RPG-4


Gestern hatte ich Geburtstag. Ein schöner Tag mit noch schöneren Geschenken. Uday überraschte mich mit einem nagelneuen, feuerroten Ferrari (der Schleimer, dachte wohl, der dumme Papa wüßte nicht, daß er den doppelt hatte). Hat mich nur gewundert, daß die Typenbezeichnung mit F anfing. E wie Embargobrecher hätte besser gepaßt (kleiner Scherz meinerseits, hohoho).

Qussay präsentierte mir einen frisch gefangenen iranischen Agenten mit einem hübschen Schleifchen drum. Ich kenne ihn ja, den Schlingel, der will nur, daß wir beide mal wieder gemeinsam spielen, und da die Modelleisenbahn komplett ist, hat er sich was ausgesucht, was mir auch Spaß macht. Ist schon ein guter Junge, denkt auch mal an andere. Nicht so wie Uday, der Taugenichts. Hach ja, als Vater hat man immer nur Sorgen…

Von einem Cousin bekam ich dann noch den praktischen Ratgeber „Unterdrücken leicht gemacht – ein Leitfaden für den Tyrannen von Welt“. Ok, natürlich nur ein kleines Geschenk. Der Geldkoffer seines Bruders mit den letzten illegalen Öleinnahmen war sicher viel mehr wert. Aber die Geste hat mich trotzdem tief gerührt. Die denken tatsächlich manchmal mit, die lieben Verwandten. Wissen offenbar doch, was auf dem Spiel steht.
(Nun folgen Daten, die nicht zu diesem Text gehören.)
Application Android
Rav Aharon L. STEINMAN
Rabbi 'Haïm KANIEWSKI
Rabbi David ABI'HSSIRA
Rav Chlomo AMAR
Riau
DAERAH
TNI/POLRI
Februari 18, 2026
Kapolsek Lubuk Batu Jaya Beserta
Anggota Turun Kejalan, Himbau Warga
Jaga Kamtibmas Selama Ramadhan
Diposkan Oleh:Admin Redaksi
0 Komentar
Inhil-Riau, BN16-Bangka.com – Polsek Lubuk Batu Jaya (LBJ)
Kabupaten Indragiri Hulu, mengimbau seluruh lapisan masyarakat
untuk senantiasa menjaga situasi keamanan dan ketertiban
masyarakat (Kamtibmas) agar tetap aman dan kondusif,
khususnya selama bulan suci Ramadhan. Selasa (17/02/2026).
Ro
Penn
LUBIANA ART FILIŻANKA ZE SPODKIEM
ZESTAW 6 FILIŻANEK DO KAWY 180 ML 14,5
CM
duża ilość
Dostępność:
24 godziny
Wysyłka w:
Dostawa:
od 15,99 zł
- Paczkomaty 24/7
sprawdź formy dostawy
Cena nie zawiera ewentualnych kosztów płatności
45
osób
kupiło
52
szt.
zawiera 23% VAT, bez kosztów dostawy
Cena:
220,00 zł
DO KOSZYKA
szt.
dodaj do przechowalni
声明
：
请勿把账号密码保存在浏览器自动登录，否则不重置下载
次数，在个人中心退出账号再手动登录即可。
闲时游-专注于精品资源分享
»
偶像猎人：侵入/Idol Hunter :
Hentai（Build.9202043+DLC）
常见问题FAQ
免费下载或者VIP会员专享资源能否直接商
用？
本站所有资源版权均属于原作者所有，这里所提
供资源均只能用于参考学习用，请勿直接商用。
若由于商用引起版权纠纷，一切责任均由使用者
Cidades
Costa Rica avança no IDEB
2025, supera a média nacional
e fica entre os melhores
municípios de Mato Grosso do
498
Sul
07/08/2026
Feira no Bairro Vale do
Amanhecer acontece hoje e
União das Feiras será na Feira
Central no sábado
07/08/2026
Das schönste Geschenk hat mir aber die UNO gemacht: Der Sicherheitsrat hat pünktlich zu meinem Geburtstag die Sanktionen ausgesetzt (ok, am „zufälligen“ Zusammentreffen der Termine hat zugegeben ein befreundeter europäischer Staatschef, der mir noch einen Gefallen schuldete, ein bißchen was gedreht)! Endlich bin ich wieder ein freier Mann in einem freien Land. Hier bin ich Diktator, hier darf ich’s sein.

Und als Sahnehäubchen auf Jacques Geburtstagstorte steht die Flugverbotszone nach dem Umfallen der Engländer auch kurz vor dem Aus. War offenbar doch nicht ohne Wirkung, daß ich gerade ein BBC-Kamerateam zum nationalen Versöhnungsgipfel mit einigen kurdischen und schiitischen Clanchefs mitgenommen habe (erschießen kann ich sie ja später immer noch, die laufen ja nicht weg).

Es heißt offenbar nicht ohne Grund „Mit 66 Jahren, da fängt das Herrschen an, mit 66 Jahren, da hat man Spaß daran“, oder so ähnlich. Die Amis können jetzt nur noch zuschauen, wie der Irak unter meiner weisen Führung wieder die ihm zustehende Position als Führungsmacht der arabischen Nation einnimmt. Mit anderen Worten: Ich bin wieder da! Der alte Saddam ist zurück im Spiel.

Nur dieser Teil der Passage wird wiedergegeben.